Он появлялся у меня в комнате. Садился в кресло, а я на кровать. И начинал рассказывать. Он брал стихотворения, которые я переводил, и подробно их разбирал — я видел его карандашные пометки на полях, вычеркнутые куски, вопросительные и восклицательные знаки. Иногда попадалось «Оч. хорошо!», и он говорил мне, что я нашел то, что нужно. Что это было — теперь я уже не вспомню, но тогда я и сам чувствовал, что нашел точную формулу, слово, фразу, стих, приближающие меня к оригиналу. Я это видел, и это была жизнь. А потом он читал мне стихи. Он помнил наизусть всю русскую поэзию! И каждое стихотворение было, как сказал Мандельштам, — «ворованный воздух».

Я мог бы рассказать о его встречах с Ахматовой, о том, как он читал наизусть Мандельштама, Заболоцкого, Пастернака, о его разговорах с Бродским (которого он яростно защищал во время суда и с которым очень дружил). Однажды он начал читать мне стихи одного поэта, которого, вероятно, никто, кроме него, не помнил, потому что ни одно его стихотворение не было опубликовано. Он резко сжал кулаки (о Господи, он был очень высокий, крупный, и кулаки у него были огромные) и начал отбивать в воздухе ритм, скандируя: «Вниз головой! Вниз головой! Грызть кукурузу мостовой!» — это было поразительно. Автора этих двух строк звали Алик Ривин.
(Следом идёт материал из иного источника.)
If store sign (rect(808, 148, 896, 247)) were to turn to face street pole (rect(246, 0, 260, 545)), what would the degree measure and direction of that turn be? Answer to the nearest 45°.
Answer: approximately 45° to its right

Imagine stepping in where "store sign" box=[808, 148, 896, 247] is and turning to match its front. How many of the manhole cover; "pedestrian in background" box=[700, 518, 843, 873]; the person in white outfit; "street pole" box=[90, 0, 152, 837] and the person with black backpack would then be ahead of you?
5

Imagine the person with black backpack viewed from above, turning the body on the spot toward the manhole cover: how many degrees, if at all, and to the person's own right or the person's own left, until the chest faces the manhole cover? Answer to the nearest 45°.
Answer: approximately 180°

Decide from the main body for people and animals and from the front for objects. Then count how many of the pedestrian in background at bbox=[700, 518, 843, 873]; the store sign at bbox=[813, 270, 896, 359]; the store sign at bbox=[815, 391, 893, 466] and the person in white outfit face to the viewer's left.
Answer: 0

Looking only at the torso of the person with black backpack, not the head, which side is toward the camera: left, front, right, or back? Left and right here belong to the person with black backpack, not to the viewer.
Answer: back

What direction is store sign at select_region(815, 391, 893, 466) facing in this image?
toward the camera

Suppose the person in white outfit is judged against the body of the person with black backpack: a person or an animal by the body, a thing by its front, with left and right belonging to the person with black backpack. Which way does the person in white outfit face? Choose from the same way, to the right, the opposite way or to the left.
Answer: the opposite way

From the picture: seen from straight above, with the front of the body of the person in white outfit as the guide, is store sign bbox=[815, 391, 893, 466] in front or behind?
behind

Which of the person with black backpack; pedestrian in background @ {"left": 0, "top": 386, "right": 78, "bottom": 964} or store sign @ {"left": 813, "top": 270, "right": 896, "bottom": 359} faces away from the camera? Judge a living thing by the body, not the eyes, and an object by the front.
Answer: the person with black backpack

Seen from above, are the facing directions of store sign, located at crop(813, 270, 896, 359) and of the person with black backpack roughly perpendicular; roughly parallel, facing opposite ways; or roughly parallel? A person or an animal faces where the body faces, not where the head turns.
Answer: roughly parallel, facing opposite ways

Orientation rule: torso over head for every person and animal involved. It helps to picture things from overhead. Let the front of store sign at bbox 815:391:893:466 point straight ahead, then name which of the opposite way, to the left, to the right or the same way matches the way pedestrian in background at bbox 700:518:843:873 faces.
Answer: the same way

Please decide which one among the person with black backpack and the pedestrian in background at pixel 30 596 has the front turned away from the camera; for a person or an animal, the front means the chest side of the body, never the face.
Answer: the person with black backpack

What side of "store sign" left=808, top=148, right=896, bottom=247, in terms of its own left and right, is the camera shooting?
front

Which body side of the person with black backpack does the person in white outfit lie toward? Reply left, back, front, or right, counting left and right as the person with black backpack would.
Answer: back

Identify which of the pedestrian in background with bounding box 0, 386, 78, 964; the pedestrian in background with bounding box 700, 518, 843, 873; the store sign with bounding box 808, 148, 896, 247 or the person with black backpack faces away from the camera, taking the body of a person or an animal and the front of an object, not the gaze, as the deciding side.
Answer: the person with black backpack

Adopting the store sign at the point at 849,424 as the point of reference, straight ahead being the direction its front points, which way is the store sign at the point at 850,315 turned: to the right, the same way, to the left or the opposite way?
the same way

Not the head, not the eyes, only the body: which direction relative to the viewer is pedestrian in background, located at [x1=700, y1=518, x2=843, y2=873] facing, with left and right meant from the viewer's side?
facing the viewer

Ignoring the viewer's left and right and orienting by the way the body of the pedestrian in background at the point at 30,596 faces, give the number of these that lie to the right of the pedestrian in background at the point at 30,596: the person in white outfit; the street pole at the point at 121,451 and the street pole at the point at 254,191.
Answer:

У них была общая молодость, они дружили в предвоенном Ленинграде, но Алик Ривин не был студентом. Это был человек одинокий, с легкой безуминкой, никто не знал, где он живет — чуть ли не на улице, а чтобы прокормиться, говорил Эткинд, он ловил бродячих кошек и продавал их в лаборатории на опыты или являлся к его, Эткинда, учителю, профессору Гуковскому (воспитавшему таких ученых, как Юрий Лотман, Илья Серман и многих других); это был один из лучших исследователей обожаемого мной русского романтизма; в 1950 году он умер в московской тюрьме Лефортово. Алик Ривин являлся к нему, усаживался на пол, протягивал руку и с еврейским акцентом изрекал: «Дайте рубель», а потом принимался кричать нараспев стихи, полные невероятной силы и яростного напора, — в них цитаты из самой высокой романтической поэзии были перемешаны со строчками из Пастернака, из эстрадных песенок, с ругательствами на идиш, полными образов, сошедших прямо с картин Шагала. Он размахивал рукой, и это было страшно, говорил Эткинд, потому что кисть руки была изувечена. Ему раздробил пальцы какой-то станок на заводе. Алик Ривин внушал страх, и он был грандиозен.

Читал мне Эткинд и другие его стихи. Например, написанные в самом начале войны, когда все молодые люди уходили на фронт, а он, Алик Ривин, остался в Ленинграде и бесследно исчез — должно быть, умер в блокаду.

Как придет война большая, Уберемся мы в подвал. Тишину с золой мешая, Ляжем на пол, наповал… [3]

Позже я перевел эти стихи:

Quand viendra la guerre grande Terrons-nous dans les abris, Mélangeant silence et cendre, Mornes, rances, louches, gris. Moi, l’inapte, avec les mioches Je me tords mes doigts broyés — La chronique du cinoche, Sous les bombes l’oreiller. Quel crétin roulait carrosse, Qui bouffait les petits oignons, Abrutis et pauvres gosses Qui se crêpent le chignon. Brins de thé, les ans voltigent, C’est la mort, au fond, qui bout — Toi et moi, enfants prodiges, On peut dire: «je m’en fous». Dans le champ d’honneur la balle Cherche à t’embrasser le front. Pan, c’est fait. Le vent t’emballe. Le barbu divin dit «bon». Dors sous terre, pauvre cave, Je dérange pas les morts, Mais je tremble dans ma cave Et je vis, je vis encore! Carabosse fauche, fauche, Troue les âmes, troue les peaux. Morts à droite, morts à gauche, Moi, dessous — sous un corbeau.

Эткинд читал его наизусть. Целые стихотворения, иногда фрагменты.

Мне исполнилось двадцать два. В день рождения я получил письмо. Эткинд, почти не умевший печатать на машинке (сколько его статей перепечатала мама!), перепечатал для меня все его стихи, которые помнил. На трех страничках. Все, уцелевшее от этой жизни.

Ефим Эткинд умер в 1999 году. У меня остались три этих листка.

Мои переводы стихов Ривина не опубликованы.